WORK INSTRUCTIONS:
Emit a verbatim copy of the lines below from the line with "pinky tip: (265, 249)" through the line with "middle tip: (307, 325)", excluding pictures and everything outside that range.

TASK MATERIAL:
§ §
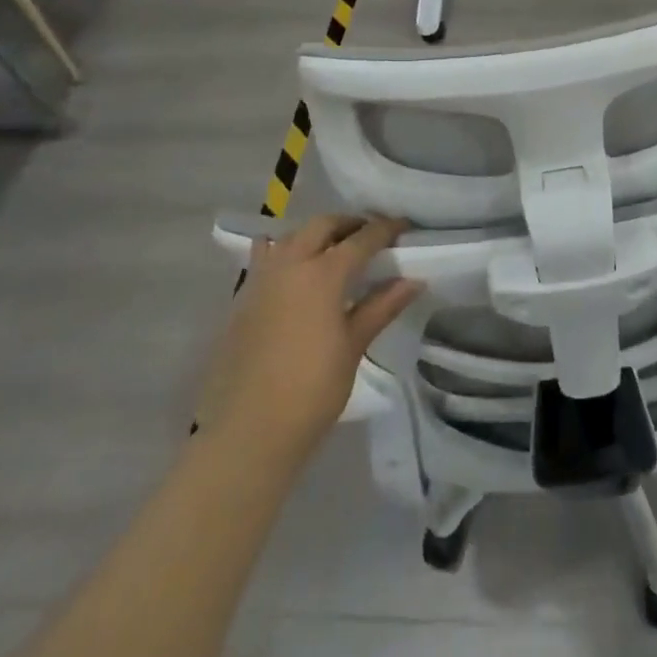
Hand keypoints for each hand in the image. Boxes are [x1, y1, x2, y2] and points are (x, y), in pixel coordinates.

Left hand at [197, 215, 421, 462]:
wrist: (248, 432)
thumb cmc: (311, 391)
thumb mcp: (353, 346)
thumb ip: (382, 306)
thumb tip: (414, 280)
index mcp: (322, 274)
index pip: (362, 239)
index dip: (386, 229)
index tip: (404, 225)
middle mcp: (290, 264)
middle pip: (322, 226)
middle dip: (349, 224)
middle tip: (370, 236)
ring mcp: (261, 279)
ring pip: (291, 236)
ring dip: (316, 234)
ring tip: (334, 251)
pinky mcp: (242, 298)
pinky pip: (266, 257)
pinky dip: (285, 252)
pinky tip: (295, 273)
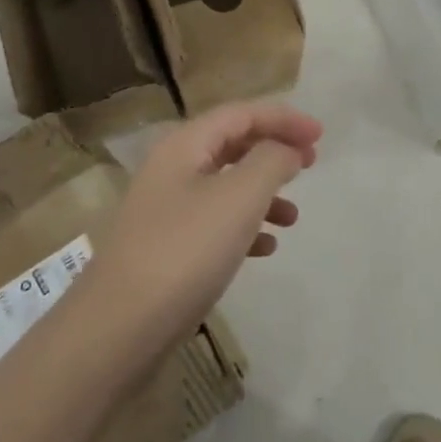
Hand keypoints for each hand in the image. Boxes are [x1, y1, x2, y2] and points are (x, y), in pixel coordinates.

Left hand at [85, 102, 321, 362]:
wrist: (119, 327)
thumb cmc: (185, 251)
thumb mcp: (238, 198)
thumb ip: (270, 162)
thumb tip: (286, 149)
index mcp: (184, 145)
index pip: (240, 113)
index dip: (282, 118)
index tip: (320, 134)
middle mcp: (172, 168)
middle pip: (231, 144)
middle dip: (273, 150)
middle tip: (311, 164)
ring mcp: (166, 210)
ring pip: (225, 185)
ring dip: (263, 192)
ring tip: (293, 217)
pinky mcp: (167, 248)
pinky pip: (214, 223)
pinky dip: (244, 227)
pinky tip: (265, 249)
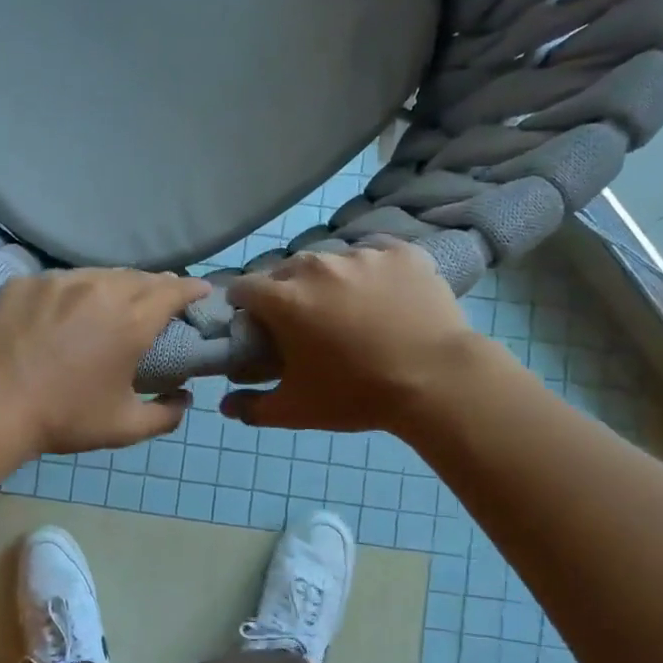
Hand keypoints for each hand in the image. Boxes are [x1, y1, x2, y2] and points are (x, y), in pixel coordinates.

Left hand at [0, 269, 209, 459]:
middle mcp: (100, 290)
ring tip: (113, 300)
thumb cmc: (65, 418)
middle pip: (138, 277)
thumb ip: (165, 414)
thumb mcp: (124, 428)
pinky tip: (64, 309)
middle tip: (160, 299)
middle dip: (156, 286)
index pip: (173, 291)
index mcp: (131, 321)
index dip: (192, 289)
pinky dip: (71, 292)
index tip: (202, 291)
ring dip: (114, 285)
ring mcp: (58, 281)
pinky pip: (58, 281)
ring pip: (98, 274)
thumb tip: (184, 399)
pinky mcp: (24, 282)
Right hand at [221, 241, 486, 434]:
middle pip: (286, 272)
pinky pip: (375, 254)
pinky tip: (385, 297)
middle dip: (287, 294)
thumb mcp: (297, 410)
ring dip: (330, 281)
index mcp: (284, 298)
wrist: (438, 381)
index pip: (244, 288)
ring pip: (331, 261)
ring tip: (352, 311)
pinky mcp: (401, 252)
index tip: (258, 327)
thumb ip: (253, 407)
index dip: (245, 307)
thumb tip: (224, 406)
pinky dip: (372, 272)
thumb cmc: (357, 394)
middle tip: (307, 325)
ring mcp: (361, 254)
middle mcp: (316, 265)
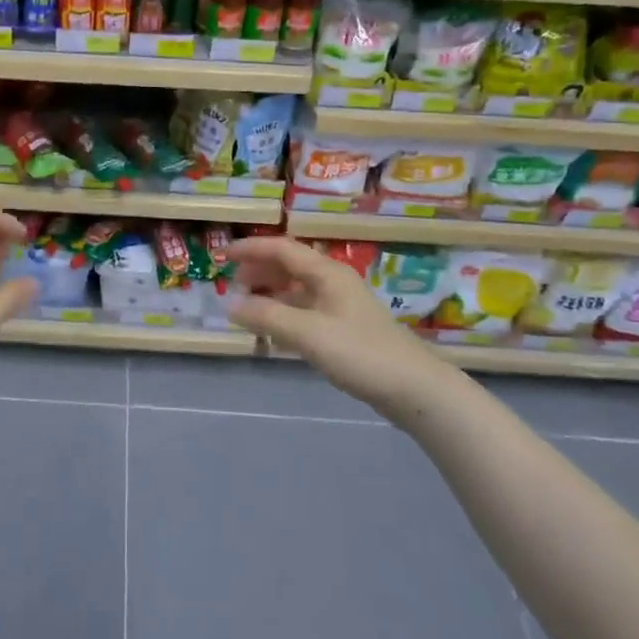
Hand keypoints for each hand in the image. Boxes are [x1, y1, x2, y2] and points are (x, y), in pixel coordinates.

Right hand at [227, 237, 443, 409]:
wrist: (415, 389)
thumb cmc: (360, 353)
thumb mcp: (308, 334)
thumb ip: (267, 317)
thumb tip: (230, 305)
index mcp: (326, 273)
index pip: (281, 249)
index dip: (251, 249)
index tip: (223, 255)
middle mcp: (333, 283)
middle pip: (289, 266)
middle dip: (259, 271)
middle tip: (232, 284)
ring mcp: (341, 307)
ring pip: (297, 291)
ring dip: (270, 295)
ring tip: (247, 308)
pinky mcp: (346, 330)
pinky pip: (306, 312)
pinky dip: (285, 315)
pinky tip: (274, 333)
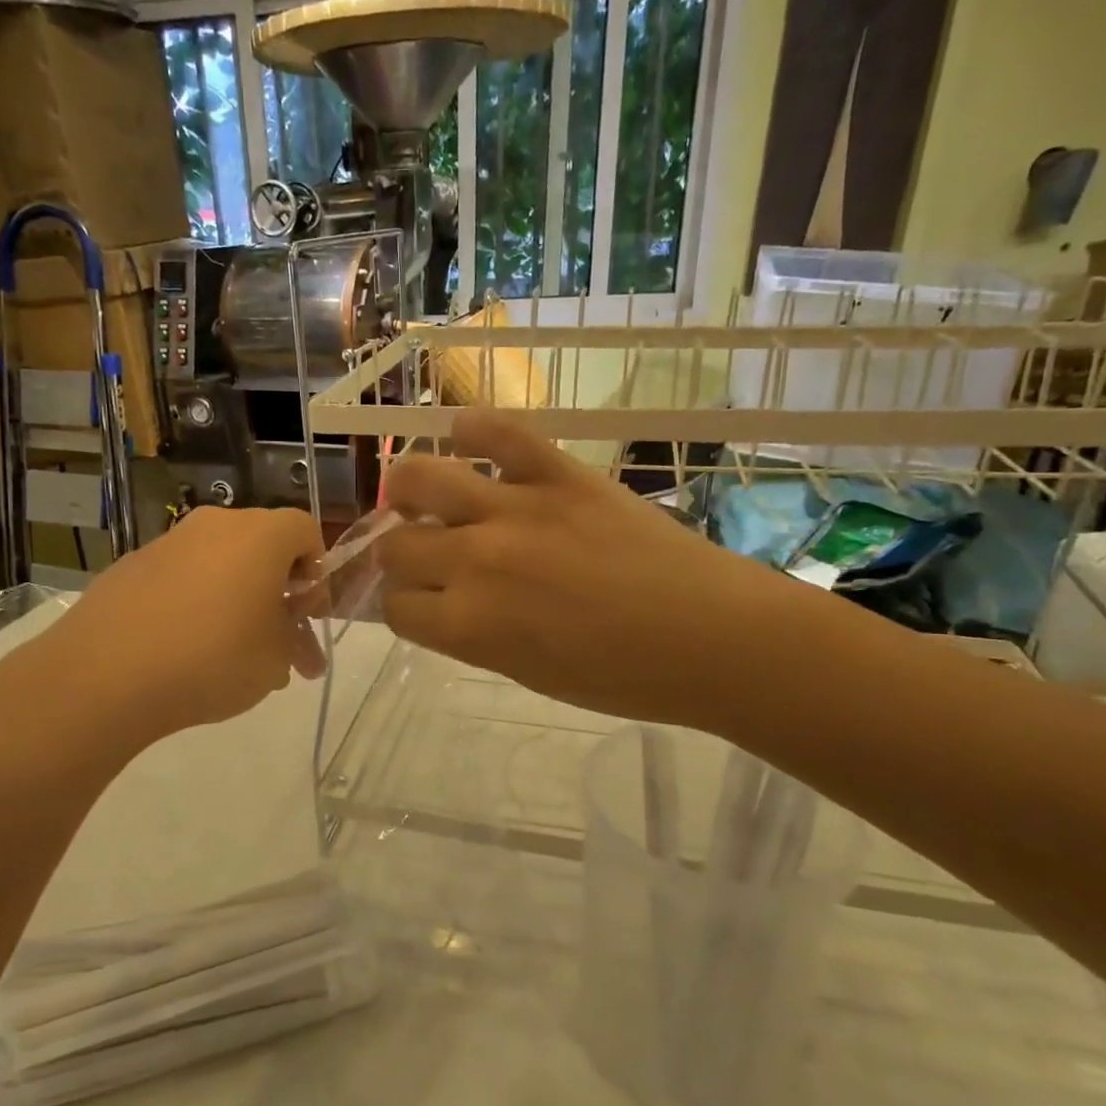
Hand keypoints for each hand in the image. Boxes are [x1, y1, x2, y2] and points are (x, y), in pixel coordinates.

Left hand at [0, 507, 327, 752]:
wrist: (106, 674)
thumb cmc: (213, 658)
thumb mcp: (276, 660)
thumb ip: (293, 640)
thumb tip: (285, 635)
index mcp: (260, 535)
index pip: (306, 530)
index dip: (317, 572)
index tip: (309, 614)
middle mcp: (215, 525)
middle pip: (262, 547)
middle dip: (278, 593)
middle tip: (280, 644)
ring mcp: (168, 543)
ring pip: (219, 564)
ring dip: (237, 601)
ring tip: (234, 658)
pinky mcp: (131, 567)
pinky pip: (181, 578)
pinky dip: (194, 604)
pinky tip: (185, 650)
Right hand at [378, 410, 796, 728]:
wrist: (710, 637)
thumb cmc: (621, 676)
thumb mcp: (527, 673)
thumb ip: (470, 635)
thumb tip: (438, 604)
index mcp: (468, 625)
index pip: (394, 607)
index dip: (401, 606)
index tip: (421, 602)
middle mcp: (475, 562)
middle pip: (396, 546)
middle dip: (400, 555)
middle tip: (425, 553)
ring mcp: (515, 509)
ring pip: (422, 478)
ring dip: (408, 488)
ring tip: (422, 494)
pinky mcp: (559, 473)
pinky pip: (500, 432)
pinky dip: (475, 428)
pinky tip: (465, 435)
§ §
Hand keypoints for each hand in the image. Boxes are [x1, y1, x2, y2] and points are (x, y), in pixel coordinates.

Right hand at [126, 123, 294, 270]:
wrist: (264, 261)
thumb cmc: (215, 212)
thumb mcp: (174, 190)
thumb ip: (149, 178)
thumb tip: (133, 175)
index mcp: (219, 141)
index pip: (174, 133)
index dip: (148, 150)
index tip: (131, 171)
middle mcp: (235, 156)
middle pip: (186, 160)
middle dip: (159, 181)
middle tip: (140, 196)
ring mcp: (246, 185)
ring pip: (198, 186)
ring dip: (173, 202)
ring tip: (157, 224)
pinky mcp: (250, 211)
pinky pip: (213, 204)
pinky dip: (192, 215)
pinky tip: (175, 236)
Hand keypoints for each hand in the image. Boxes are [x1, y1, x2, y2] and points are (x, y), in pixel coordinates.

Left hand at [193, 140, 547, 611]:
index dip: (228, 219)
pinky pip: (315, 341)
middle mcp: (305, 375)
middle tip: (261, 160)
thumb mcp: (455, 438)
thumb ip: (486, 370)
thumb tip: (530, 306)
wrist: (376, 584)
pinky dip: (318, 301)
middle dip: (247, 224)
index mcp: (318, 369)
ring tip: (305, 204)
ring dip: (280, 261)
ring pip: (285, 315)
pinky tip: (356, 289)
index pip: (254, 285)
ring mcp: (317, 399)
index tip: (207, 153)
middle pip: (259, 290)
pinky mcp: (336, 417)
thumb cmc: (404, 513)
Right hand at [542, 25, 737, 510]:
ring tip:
§ §
RESPONSE FOR THIS EXERCISE:
pinky tip: (265, 249)
Hand keypoints for each hand in the image. Boxes are [x1, y1, x2, y2] and points are (x, y), in pixel coordinates.

Left hand at [0, 269, 209, 459]:
middle mcp: (100, 290)
ring tip: (113, 300)
thumb cmc: (65, 418)
middle pip: (138, 277)
thumb ip: (165, 414)
thumb mcp: (124, 428)
pinky tip: (64, 309)
middle tip: (160, 299)
middle dip: (156, 286)
index pip: (173, 291)
index mcp: (131, 321)
index dip: (192, 289)
pinky dip: (71, 292)
index tip: (202, 291)
ring dip: (114, 285)
ring mcp: (58, 281)
pinky pip: (58, 281)
ring pip: (98, 274)
thumb tip: (184, 399)
pinky mcp: (24, 282)
Right hand at [221, 241, 486, 434]:
middle pip: (286, 272)
pinky pip: (375, 254)
pinky tip: (385, 297)
middle dip: (287, 294)
thumb mcp: (297, 410)
ring dip: (330, 281)
index mcp: (284, 298)
wrist: (438, 381)
index pip: (244, 288)
ring pip: (331, 261)
ring tip: (352, 311)
pinky mcp: (401, 252)
index tip: (258, 327)
thumb ip: (253, 407)
index dip: (245, 307)
thumb tip: (224, 406)
pinky dip: (372, 272)
thumb cmc: (357, 394)
middle tip: (307, 325)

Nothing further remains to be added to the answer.